All that is needed is every line of the listing below that has "baseFrequency".

-=-=-=-=-

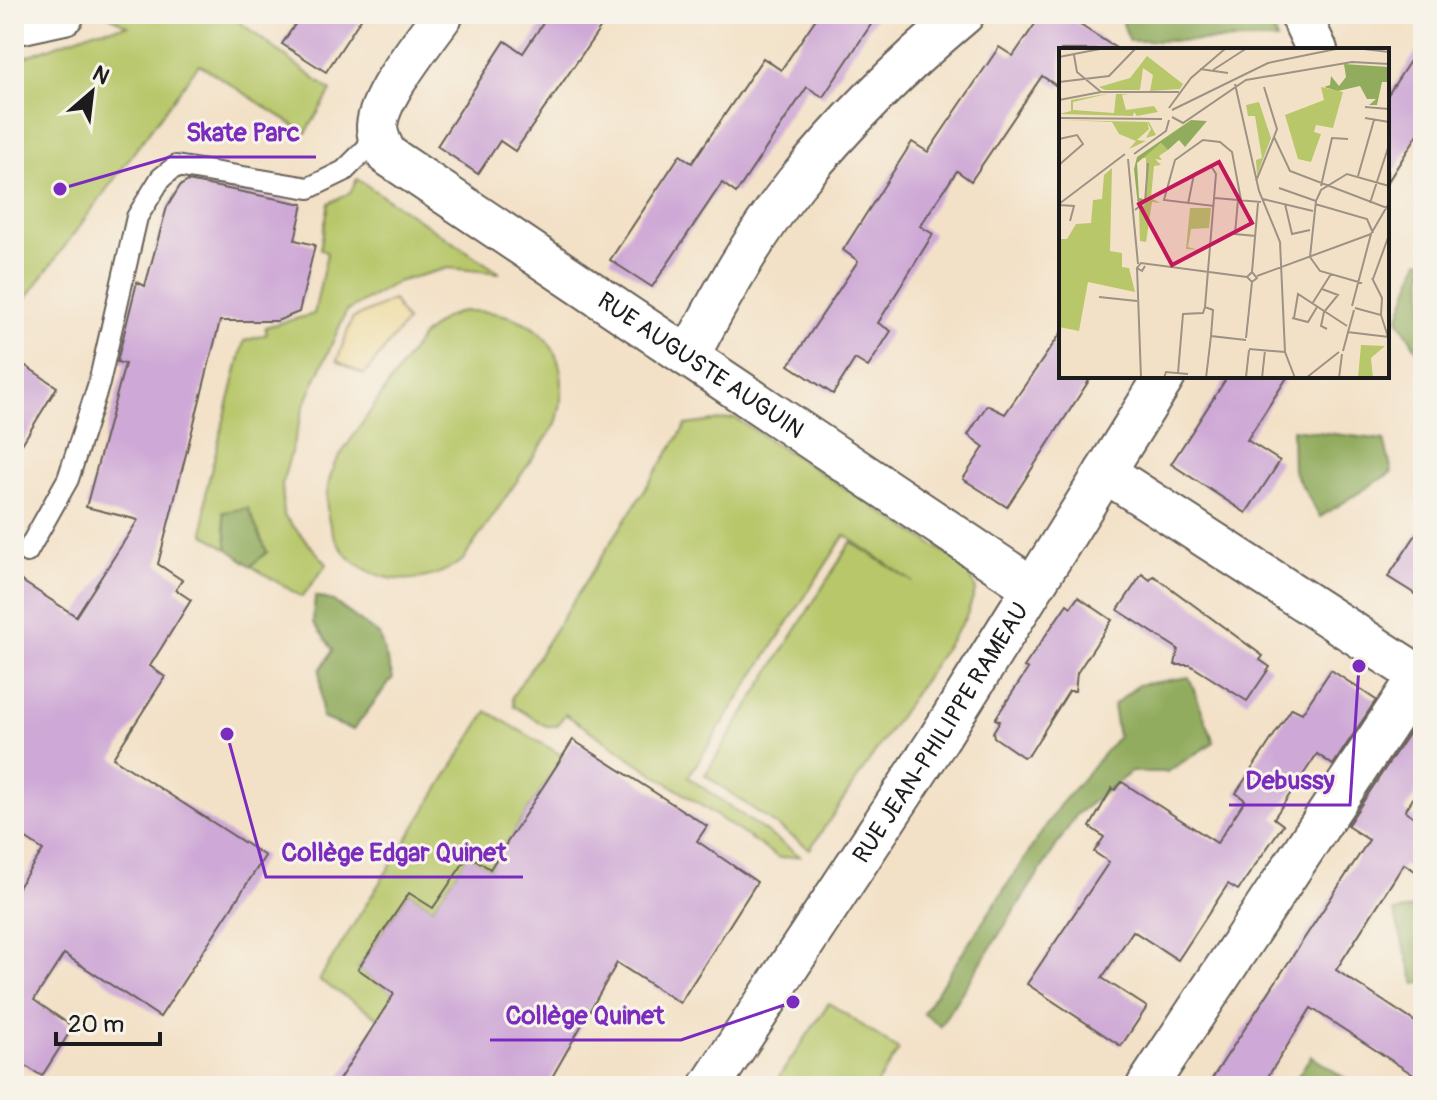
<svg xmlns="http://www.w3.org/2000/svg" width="1437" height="1100" font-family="Pangolin,sans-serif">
<rect width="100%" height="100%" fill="#f7f3e8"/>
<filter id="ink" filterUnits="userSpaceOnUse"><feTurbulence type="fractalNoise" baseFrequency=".0125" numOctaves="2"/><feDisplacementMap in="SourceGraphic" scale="16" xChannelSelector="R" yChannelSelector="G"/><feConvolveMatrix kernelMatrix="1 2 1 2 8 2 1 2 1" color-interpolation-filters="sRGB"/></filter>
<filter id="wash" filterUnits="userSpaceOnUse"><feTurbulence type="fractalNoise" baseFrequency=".006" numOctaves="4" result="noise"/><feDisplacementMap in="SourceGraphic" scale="32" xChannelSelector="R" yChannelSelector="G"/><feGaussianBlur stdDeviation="1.8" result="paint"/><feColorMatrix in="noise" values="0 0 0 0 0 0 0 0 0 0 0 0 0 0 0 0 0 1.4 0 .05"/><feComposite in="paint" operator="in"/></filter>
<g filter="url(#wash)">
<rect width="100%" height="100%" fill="#f3e1c7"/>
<g fill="#b8c76a" stroke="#6a7243" stroke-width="2">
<polygon points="106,14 229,14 331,91 306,133 199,64 14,315 14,61 94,31 127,26"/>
<polygon points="357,179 500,273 448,268 397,282 346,312 304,406 282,484 284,516 327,564 302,597 251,566 267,552 223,513 228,549 204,534 206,491 244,341 267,334 265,327 314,314 327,253 320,249 329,203 350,193"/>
<path d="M463,311C536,309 578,349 556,424L462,561C387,612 299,550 335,463L422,336L446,317Z"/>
<polygon points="735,418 966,566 976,589 966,617 810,849 705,775 851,542 913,582 845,535 688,777 800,856 779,858 565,714 557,726 546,726 514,706 512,697 686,425"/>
<polygon points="487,711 563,756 490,869 469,856 433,908 409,893 358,969 495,1061 483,1084 319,980"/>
<polygon points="829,1003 899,1050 875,1086 773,1086"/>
</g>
<g fill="#92ac5e" stroke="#57643d" stroke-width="2">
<polygon points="1120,14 1269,14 1277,40 1129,41"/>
<polygon points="1419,260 1423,260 1423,360 1398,319"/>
<polygon points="1292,429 1384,440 1392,472 1320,517 1293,470"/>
<polygon points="248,508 267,552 251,566 228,549 223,512"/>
<polygon points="315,596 333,601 379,635 393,678 353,730 322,718 320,670 333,650 313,622"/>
<polygon points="1189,677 1214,742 1167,772 1131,772 1077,814 940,1026 923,1013 1059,806 1118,737 1113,706 1138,685"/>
<polygon points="1413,908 1423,916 1423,982 1415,984 1394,912"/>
<polygon points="1311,1056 1357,1086 1298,1086 1295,1080"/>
</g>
<polygon fill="#eeda9e" stroke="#857b5d" stroke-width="2" points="393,300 406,322 364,375 337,361 352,319"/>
<g id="blocks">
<g fill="#cea8d6">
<polygon points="302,14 364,14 326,72 282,44"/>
<polygon points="549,14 610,14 515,151 500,141 478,174 437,146 505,41 523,53"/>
<polygon points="819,14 878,14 823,97 807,87 736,193 722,183 652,287 610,260 680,155 692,163 763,58 781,70"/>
<polygon points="1042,14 1063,14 1119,50 1061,50 1061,89 1042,76 971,181 957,171 920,226 933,234 878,323 891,331 868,367 855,359 833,394 789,365 858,261 843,250 912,142 928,152 999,47 1013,56"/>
<polygon points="1423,41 1423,126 1387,183 1387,96"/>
<polygon points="188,181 303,204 295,240 315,245 299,312 277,321 220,321 158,564 182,580 176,590 191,600 150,666 165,677 113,758 265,856 160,1017 64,954 34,1000 73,1027 42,1076 14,1059 14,893 43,850 14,831 14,576 76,616 138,520 86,507 125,364 117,362 137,282 145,286 167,207 180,186"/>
<polygon points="1061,333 1061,376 1092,376 1007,507 963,479 984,447 968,435 987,405 1005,414"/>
<polygon points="14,358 57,387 14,457"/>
<polygon points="1228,376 1288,376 1247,440 1280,461 1246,513 1171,464"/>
<polygon points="1423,524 1423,599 1388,577"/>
<polygon points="1142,574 1150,580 1154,576 1263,656 1260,660 1270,667 1247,701 1190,665 1175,665 1178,649 1118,610"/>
<polygon points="1078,597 1112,620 1077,673 1075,691 1069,691 1029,755 1023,757 994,737 993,732 1000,721 995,719 1028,669 1024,667 1067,604 1071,607"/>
<polygon points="1331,670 1376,700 1333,765 1317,754 1274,818 1283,825 1238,890 1228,884 1178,960 1133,931 1102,978 1147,1007 1121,1046 1027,984 1109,862 1094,852 1104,837 1090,827 1112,788 1115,790 1122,782 1217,843 1245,800 1236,793 1292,708 1302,713"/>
<polygon points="1414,725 1423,731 1423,783 1405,811 1423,823 1423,876 1404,864 1336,970 1423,1027 1423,1081 1311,1008 1262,1086 1207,1086 1369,840 1347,826"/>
<polygon points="573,740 707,826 697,841 757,882 680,1003 617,963 547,1086 335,1086 394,994 358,969 409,893 433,908 469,855 490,869"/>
</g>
</g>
</g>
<g filter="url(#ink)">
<use href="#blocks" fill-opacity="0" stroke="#676158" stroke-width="2"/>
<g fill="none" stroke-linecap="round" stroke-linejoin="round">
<g stroke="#676158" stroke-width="24">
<polyline id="lane" points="27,552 68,479 99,383 137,217 161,178 176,166 309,188 344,171 378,137"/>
</g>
<g stroke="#676158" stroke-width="44">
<g id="street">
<path id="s1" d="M443,14C425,40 379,95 377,126C377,137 382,146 387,155L1032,587"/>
<polyline points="1300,14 1317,50"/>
<polyline points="14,25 64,14"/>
<path d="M689,356C720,297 754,236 795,184C845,122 903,65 964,14"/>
<polyline points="1105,472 1423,678"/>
<path id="s2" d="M710,1086L936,743L1165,376"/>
<polyline points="1147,1086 1419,676"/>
</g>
</g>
<use href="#lane" stroke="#fff" stroke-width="20"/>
<use href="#street" stroke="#fff" stroke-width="40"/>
</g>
</g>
<g text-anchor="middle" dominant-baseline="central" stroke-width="6" stroke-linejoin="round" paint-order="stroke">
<g font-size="24" fill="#1c1c1c" stroke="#f7f3e8">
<text stroke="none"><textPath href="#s1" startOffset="540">RUE AUGUSTE AUGUIN</textPath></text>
<text stroke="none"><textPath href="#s2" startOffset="422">RUE JEAN-PHILIPPE RAMEAU</textPath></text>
</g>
</g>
<g transform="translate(1059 48)">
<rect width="330" height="330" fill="#f3e1c7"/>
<path d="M88,8L124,36L121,41L91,43L94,27L84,20L81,42H46L40,39L71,30ZM262,39L284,44L274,80L257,77L255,84L262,86L252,114L239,111L226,67L265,52ZM52,45L14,54V62L55,65L57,46H70L63,47L67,62L95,58L99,64L78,68L75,64L74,68L0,66L12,63V52ZM200,54L212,90L198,127L197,112L203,110L196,68H189L187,57ZM0,72L90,74L97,87L87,90L92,81L88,74L90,81L78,92L87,93L70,101L77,93L60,86L53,74ZM102,95L109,102L100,108L103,112L96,111L102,117L95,118L92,150L101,155L93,154L87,194L81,193L80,162L87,155V110H83ZM53,120L51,203L63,205V219L70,220L76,244L29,234L20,283L0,279V191H8L17,176L32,175L34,152L43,151L45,127ZM131,160H152L150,180L132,181L129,199L139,202L127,201ZM302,297L326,298L312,310L314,330H299Z" fill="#b8c76a"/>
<path d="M285,16L330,19V34H323L318,57H310L317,51H308L301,38L279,43L265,39L271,37L272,28L280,38L287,29ZM132,72L148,73L126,99L120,92L109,102L102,95L78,115L80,150L85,151L79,158L75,121L78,109Z" fill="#92ac5e"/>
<path fill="none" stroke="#9d9283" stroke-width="2" d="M296,0L330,4M15,7L18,24L42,44M0,9L46,0M141,21L169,25M154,22L188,0M0,34L50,28L77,0M176,36L200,143L221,194L226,304L236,330M205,39L218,81L215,89L231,123L328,160M0,52L42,44H120M306,59L330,61M110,60L132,30L167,0M113,62L209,15L282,0M113,69L124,75L187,32L293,14L330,16M0,70L103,71M306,70L330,74M0,91L18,87L24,96L0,117M75,106L107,83L110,72M69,111L79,216M299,128L315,72M197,133L215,89M262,138L273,90L289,91M220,140L257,153M156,150L202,154M204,151L254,163M179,152L176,186L197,188M311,155L330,97M0,156L66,106M226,156L233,186L251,182M256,156L308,171L314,185M0,157L15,158L11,173M155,158L105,152L116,112L144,92L161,94L173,104L182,152M76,162L86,154L89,115M86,218L83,223L78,220L82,215L188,229M78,219L82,330M193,224L198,230L193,234L188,229L193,224L199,155M198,228L312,186M313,230L323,250L322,267M314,231L330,187M303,235L261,223L251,209L257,153L262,142L288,126L330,138M263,241L279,247L265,264L262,278L268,281M40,249L78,253M253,256L272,226M293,258L312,186L330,155M146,259L154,262L152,288L187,292M296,260L322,267L330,292M233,270L249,274L258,259M235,270L239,246L288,278M288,284L330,289M187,290L193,234M190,301L226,304M284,303L295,262M119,325L124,266L144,265L146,259L157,126L152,118L135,126L129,156M187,329L190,302M105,330L107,324L129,326M147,330L152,288M203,330L206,302M247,330L280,304M280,330L283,306"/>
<path fill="#c2185b" fill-opacity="0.15" stroke="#c2185b" stroke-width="4" d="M160,114L193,175L113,217L80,156Z"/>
<rect width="330" height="330" fill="none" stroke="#1c1c1c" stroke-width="4"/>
</g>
<path fill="none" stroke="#7b2cbf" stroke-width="3" d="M60 189L170 157H316M1359 666L1350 805H1229M227 734L266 877H523M793 1002L681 1040H490"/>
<g fill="#7b2cbf" stroke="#f7f3e8" stroke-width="3">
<circle cx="60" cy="189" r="8"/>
<circle cx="1359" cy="666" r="8"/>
<circle cx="227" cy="734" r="8"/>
<circle cx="793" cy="1002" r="8"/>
</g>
<g font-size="26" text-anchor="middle" font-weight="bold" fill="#7b2cbf" stroke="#f7f3e8" stroke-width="6" stroke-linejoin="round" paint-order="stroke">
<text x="243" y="141">Skate Parc</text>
<text x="1290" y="789">Debussy</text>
<text x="394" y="861">Collège Edgar Quinet</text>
<text x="585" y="1024">Collège Quinet</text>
</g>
<rect width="1437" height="1100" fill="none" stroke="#f7f3e8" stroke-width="48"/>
<g transform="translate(92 92) rotate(28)" stroke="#f7f3e8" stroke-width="6" paint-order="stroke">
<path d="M0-6L14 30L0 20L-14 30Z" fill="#1c1c1c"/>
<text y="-12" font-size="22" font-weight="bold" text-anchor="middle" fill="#1c1c1c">N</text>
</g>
<path d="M56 1032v12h104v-12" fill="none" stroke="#1c1c1c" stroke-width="4"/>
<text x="68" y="1032" font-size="24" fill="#1c1c1c" stroke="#f7f3e8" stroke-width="6" paint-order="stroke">20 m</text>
</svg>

-=-=-=-=-

**THE COMPLETED TASK**.
<filter id="ink" filterUnits="userSpaceOnUse"><feTurbulence type="fractalNoise" baseFrequency=".0125" numOctaves="2"/><feDisplacementMap in="SourceGraphic" scale="16" xChannelSelector="R" yChannelSelector="G"/><feConvolveMatrix kernelMatrix="1 2 1 2 8 2 1 2 1" color-interpolation-filters="sRGB"/></filter>
<filter id="wash" filterUnits="userSpaceOnUse"><feTurbulence type="fractalNoise" baseFrequency=".006" numOctaves="4" result="noise"/><feDisplacementMap in="SourceGraphic" scale="32" xChannelSelector="R" yChannelSelector="G"/><feGaussianBlur stdDeviation="1.8" result="paint"/><feColorMatrix in="noise" values="0 0 0 0 0 0 0 0 0 0 0 0 0 0 0 0 0 1.4 0 .05"/><feComposite in="paint" operator="in"/></filter>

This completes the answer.